BEGIN Exercise inputs

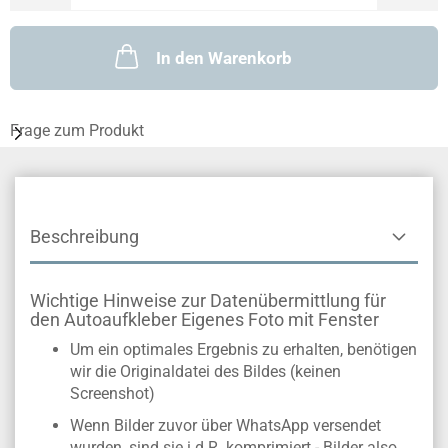
In den Warenkorb
Frage zum Produkt
Beschreibung
Wichtige Hinweise zur Datenübermittlung für
den Autoaufkleber Eigenes Foto mit Fenster
Um ein optimales Ergebnis zu erhalten, benötigen
wir die Originaldatei des Bildes (keinen
Screenshot)
Wenn Bilder zuvor über WhatsApp versendet
wurden, sind sie i.d.R. komprimiert - Bilder also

END Exercise inputs

Only the lines from the one containing "Wichtige Hinweise zur Datenübermittlung für" through the final line of the material should be printed, each word for word. Both of those lines count.

• **Answer space**:
Wichtige Hinweise zur Datenübermittlung für
den Autoaufkleber Eigenes Foto mit Fenster
Um ein optimales Ergebnis zu erhalten, benötigen
wir die Originaldatei des Bildes (keinen
Screenshot)
Wenn Bilder zuvor über WhatsApp versendet
wurden, sind sie i.d.R. komprimiert - Bilder also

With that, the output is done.